I believe in the party, I believe in what the party can be and what the party can stand for. “I’m not ready to give up on that,” she said.
“Those of us who believe in Republican principles and ideals have a responsibility to try to restore the party to what it could be and reject so much poison and vitriol.”
The actress left the door open to her White House aspirations, which could pit her against Trump in a historically tense Republican race for the 2024 election cycle.
“I’ll make a decision about 24 days down the road,” Cheney said.
But I don’t think of it in terms of deciding whether to run for office and more in terms of, you know, as an American and as someone who’s in a position of public confidence now, how do I make sure I’m doing everything I can do the right thing?
The Jan. 6 commission’s most damning testimony to date came from Cassidy Hutchinson, Meadows’ former White House aide, who told the commission last week that the former president had tried to physically seize his car from the Secret Service in an effort to escort him. A Capitol supporter, and that he was “rushed” for his senior agent’s throat when he was suspended.
She has publicly urged the Justice Department to step up its investigations into Trump and his allies, after the investigation gained public traction in recent weeks.
“What Cassidy Hutchinson did was an incredible example of courage, courage and patriotism in the face of real pressure,” Cheney said Thursday.
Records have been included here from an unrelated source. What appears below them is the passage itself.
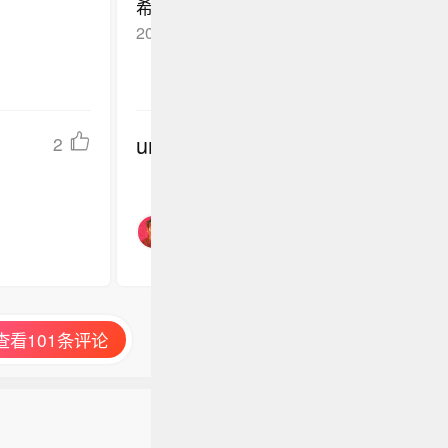
希望这次访华能带来实实在在的合作机会
2026-05-06
湖南
回复TA
undefined
2
查看101条评论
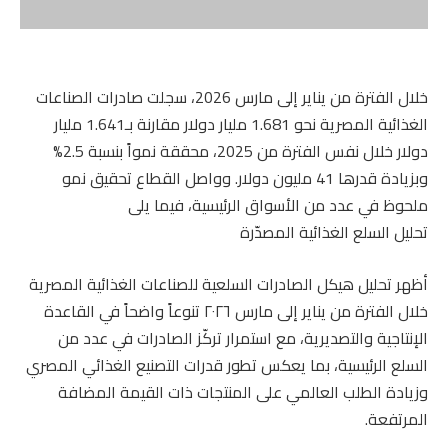
خلال الفترة من يناير إلى مارس 2026، سجلت صادرات الصناعات
الغذائية المصرية نحو 1.681 مليار دولار مقارنة بـ1.641 مليار
دولار خلال نفس الفترة من 2025، محققة نمواً بنسبة 2.5%
وبزيادة قدرها 41 مليون دولار. وواصل القطاع تحقيق نمو
ملحوظ في عدد من الأسواق الرئيسية، فيما يلى
تحليل السلع الغذائية المصدّرة
أظهر تحليل هيكل الصادرات السلعية للصناعات الغذائية المصرية
خلال الفترة من يناير إلى مارس ٢٠٢٦ تنوعاً واضحاً في القاعدة
الإنتاجية والتصديرية، مع استمرار تركّز الصادرات في عدد من
السلع الرئيسية، بما يعكس تطور قدرات التصنيع الغذائي المصري
وزيادة الطلب العالمي على المنتجات ذات القيمة المضافة
المرتفعة.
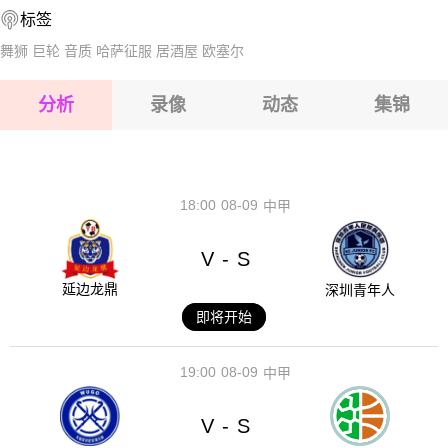
标签
2026-08-17 【球会友谊】 布伦瑞克II队VS舒宁根
舞狮
巨轮
音质
哈萨征服
居酒屋
欧塞尔
2026-08-17 【球会友谊】 布伦瑞克II队VS舒宁根
分析
录像
动态
集锦
2026-08-17 【球会友谊】 布伦瑞克II队VS舒宁根
2026-08-17 【球会友谊】 布伦瑞克II队VS舒宁根
18:00
08-09
中甲
V
S
-
延边龙鼎
深圳青年人
即将开始
19:00
08-09
中甲
V
S
-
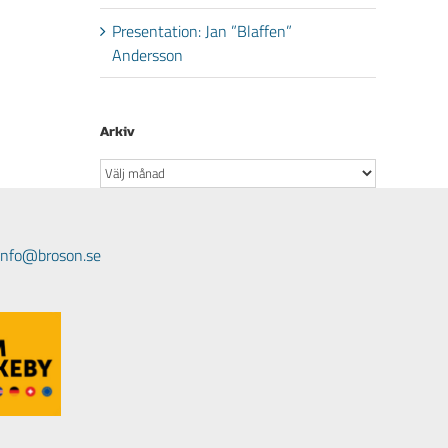
Presentation: Jan ”Blaffen”
Andersson
Arkiv
Arkiv
 info@broson.se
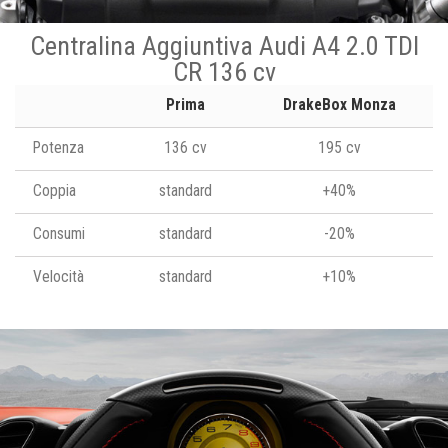
Centralina Aggiuntiva Audi A4 2.0 TDI
CR 136 cv
Prima
DrakeBox Monza
Potenza
136 cv
195 cv
Coppia
standard
+40%
Consumi
standard
-20%
Velocità
standard
+10%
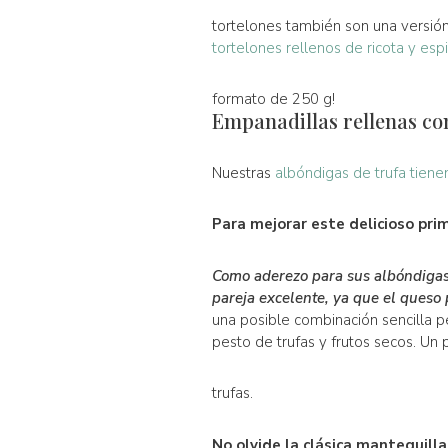
tortelones también son una versió
tortelones rellenos de ricota y espi
formato de 250 g!
Empanadillas rellenas co
Nuestras
albóndigas de trufa tiene
Para mejorar este delicioso pri
Como aderezo para sus albóndigas 
pareja excelente, ya que el queso
una posible combinación sencilla pe
pesto de trufas y frutos secos. Un
trufas.
No olvide la clásica mantequilla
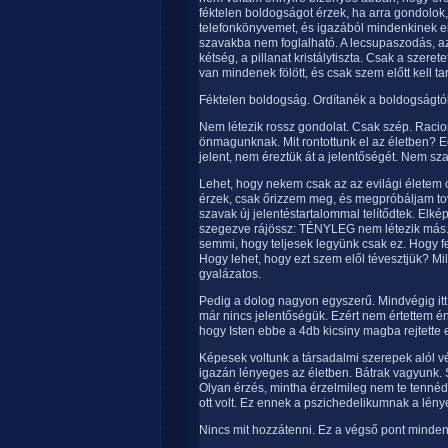
féktelen boldogságot érzek, ha arra gondolo
telefonkönyvemet, és igazából mindenkinek e
szavakba nem foglalható. A lecsupaszodás, az
kétség, a pillanat kristálytiszta. Csak a szere
van mindenek fölött, és csak szem előtt kell ta
Féktelen boldogság. Ordítanék a boldogságtól
Nem létezik rossz gondolat. Csak szép. Racioná
önmagunknak. Mit rontottunk el az életben? Edd
jelent, nem éreztük át a jelentőségét. Nem sza
Lehet, hogy nekem csak az az evilági életem 
érzek, csak őrizzem meg, és megpróbáljam to
szavak új jelentéstartalommal telítődtek. Elk
szegezve rájössz: TÉNYLEG nem létezik más. 
semmi, hogy teljesek legyünk csak ez. Hogy fe
Hogy lehet, hogy ezt szem elől tévesztjük? 
gyalázatos.
Pedig a dolog nagyon egyszerű. Mindvégig itt
már nincs jelentőségük. Ezért nem értettem é
hogy Isten ebbe a 4db kicsiny magba rejtette
Képesek voltunk a társadalmi szerepek alól v
igazán lényeges az életben. Bátrak vagyunk. 
Olyan érzés, mintha érzelmileg nem te tenné
ott volt. Ez ennek a pszichedelikumnak a lé
Nincs mit hozzátenni. Ez a végső pont minde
She noted that no one who had questioned Hutchinson’s story in the media had cooperated with the commission in the public record.
“The committee will not stand by and watch its character be assassinated by anonymous sources and by men demanding executive privilege,” Cheney said.
“And so we’re very much looking forward to additional sworn testimony on a whole range of issues.”
Asked if the commission had anything to support the testimony of the presidential motorcade, the deputy replied: “The commission has important evidence on a whole range of issues including the president’s extreme anger.”
Last week, Hutchinson testified that her former boss Meadows, along with Giuliani, personally sought a pardon for their efforts related to the January 6th and Trump allegations of 2020 election fraud.
Another surprising revelation about Trump was that he agreed to have his supporters chant “Hang Mike Pence” once they stormed the Capitol — adding a grim new context to his tweet that day in which he said his former vice president lacked “courage.”
She also testified that the former president knew his supporters were armed when he encouraged them to march on the Capitol.
Since then, Trump has distanced himself from Hutchinson and downplayed her role in his administration, while hurling a series of insults at the 25-year-old former aide.
Women live in a fantasy land. She’s a social climber – if you call that a social climber. “I think it’s a shame that this happened to our country,” Trump told Newsmax.